WORK REQUEST - Write back each entry precisely as it is given.

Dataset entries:
#####
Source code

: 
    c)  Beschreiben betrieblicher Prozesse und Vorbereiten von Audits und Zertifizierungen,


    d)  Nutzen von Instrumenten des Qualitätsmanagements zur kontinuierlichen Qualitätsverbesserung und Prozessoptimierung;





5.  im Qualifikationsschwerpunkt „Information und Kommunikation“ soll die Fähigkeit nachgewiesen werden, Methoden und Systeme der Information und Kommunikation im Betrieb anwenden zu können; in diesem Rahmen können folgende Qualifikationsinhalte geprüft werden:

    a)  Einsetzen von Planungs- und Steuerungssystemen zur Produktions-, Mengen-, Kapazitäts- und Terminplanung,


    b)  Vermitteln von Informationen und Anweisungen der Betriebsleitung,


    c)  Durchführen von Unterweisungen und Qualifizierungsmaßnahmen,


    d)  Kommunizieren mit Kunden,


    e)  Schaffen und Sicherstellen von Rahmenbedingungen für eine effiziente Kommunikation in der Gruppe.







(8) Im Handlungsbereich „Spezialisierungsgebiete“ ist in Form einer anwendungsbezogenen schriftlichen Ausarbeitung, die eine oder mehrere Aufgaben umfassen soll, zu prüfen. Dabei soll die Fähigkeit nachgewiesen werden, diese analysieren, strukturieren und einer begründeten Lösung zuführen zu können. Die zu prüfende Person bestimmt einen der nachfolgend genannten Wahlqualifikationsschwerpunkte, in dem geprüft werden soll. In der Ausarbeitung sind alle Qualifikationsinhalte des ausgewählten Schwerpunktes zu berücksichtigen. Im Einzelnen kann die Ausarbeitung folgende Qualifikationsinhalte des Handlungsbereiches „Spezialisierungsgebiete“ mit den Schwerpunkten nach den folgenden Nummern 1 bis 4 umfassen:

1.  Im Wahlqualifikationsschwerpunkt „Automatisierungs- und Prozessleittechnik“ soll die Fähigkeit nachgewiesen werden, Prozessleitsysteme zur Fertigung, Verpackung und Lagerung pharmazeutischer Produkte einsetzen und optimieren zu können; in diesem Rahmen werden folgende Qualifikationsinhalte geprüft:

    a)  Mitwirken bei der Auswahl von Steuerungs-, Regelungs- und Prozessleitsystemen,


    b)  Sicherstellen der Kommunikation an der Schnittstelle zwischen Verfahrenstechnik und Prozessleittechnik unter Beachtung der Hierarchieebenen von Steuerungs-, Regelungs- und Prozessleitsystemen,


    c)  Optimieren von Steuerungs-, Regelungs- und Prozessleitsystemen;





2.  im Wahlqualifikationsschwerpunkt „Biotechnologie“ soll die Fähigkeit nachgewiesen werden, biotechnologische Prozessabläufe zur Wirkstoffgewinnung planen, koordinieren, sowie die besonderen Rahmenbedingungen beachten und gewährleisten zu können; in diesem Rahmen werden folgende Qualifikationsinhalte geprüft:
#####
ANSWER TO THIS TASK -
Source code

: 
    c)  Beschreiben betrieblicher Prozesse und Vorbereiten von Audits und Zertifizierungen,


    d)  Nutzen von Instrumenten des Qualitätsmanagements zur kontinuierlichen Qualitätsverbesserung und Prozessoptimierung;





5.  im Qualifikationsschwerpunkt „Information und Kommunikation“ soll die Fähigkeit nachgewiesen werden, Methoden und Systeme der Information und Kommunikation im Betrieb anwenden zu können; in diesem Rahmen können folgende Qualifikationsinhalte geprüft werden:

    a)  Einsetzen von Planungs- und Steuerungssystemen zur Produktions-, Mengen-, Kapazitäts- und Terminplanung,


    b)  Vermitteln von Informationen und Anweisungen der Betriebsleitung,


    c)  Durchführen von Unterweisungen und Qualifizierungsmaßnahmen,


    d)  Kommunizieren mit Kunden,


    e)  Schaffen und Sicherstellen von Rahmenbedingungen für eine effiziente Kommunikation in der Gruppe.







(8) Im Handlungsbereich „Spezialisierungsgebiete“ ist in Form einer anwendungsbezogenen schriftlichen Ausarbeitung, die eine oder mehrere Aufgaben umfassen soll, zu prüfen. Dabei soll die Fähigkeit nachgewiesen werden, diese analysieren, strukturieren und einer begründeten Lösung zuführen zu können. Die zu prüfende Person bestimmt einen der nachfolgend genannten Wahlqualifikationsschwerpunkte, in dem geprüft werden soll. In der Ausarbeitung sind alle Qualifikationsinhalte des ausgewählten Schwerpunktes zu berücksichtigen. Im Einzelnen kann die Ausarbeitung folgende Qualifikationsinhalte des Handlungsbereiches „Spezialisierungsgebiete“ mit den Schwerpunkten nach den folgenden Nummern 1 bis 4 umfassen:

1.  Im Wahlqualifikationsschwerpunkt „Automatisierungs- und Prozessleittechnik“ soll die Fähigkeit nachgewiesen werden, Prozessleitsysteme zur Fertigung, Verpackung und Lagerung pharmazeutischer Produkte einsetzen und optimieren zu können; in diesem Rahmen werden folgende Qualifikationsinhalte geprüft:

    a)  Mitwirken bei der Auswahl von Steuerungs-, Regelungs- und Prozessleitsystemen,


    b)  Sicherstellen der Kommunikation an der Schnittstelle zwischen Verfahrenstechnik und Prozessleittechnik unter Beachtung der Hierarchieebenen von Steuerungs-, Regelungs- und Prozessleitsystemen,


    c)  Optimieren von Steuerungs-, Regelungs- und Prozessleitsystemen;





2.  im Wahlqualifikationsschwerpunkt „Biotechnologie“ soll die Fähigkeit nachgewiesen werden, biotechnologische Prozessabläufe zur Wirkstoffgewinnung planen, koordinieren, sowie die besonderen Rahmenbedingungen beachten und gewährleisten zu können; in diesem Rahmen werden folgende Qualifikationsinhalte geprüft:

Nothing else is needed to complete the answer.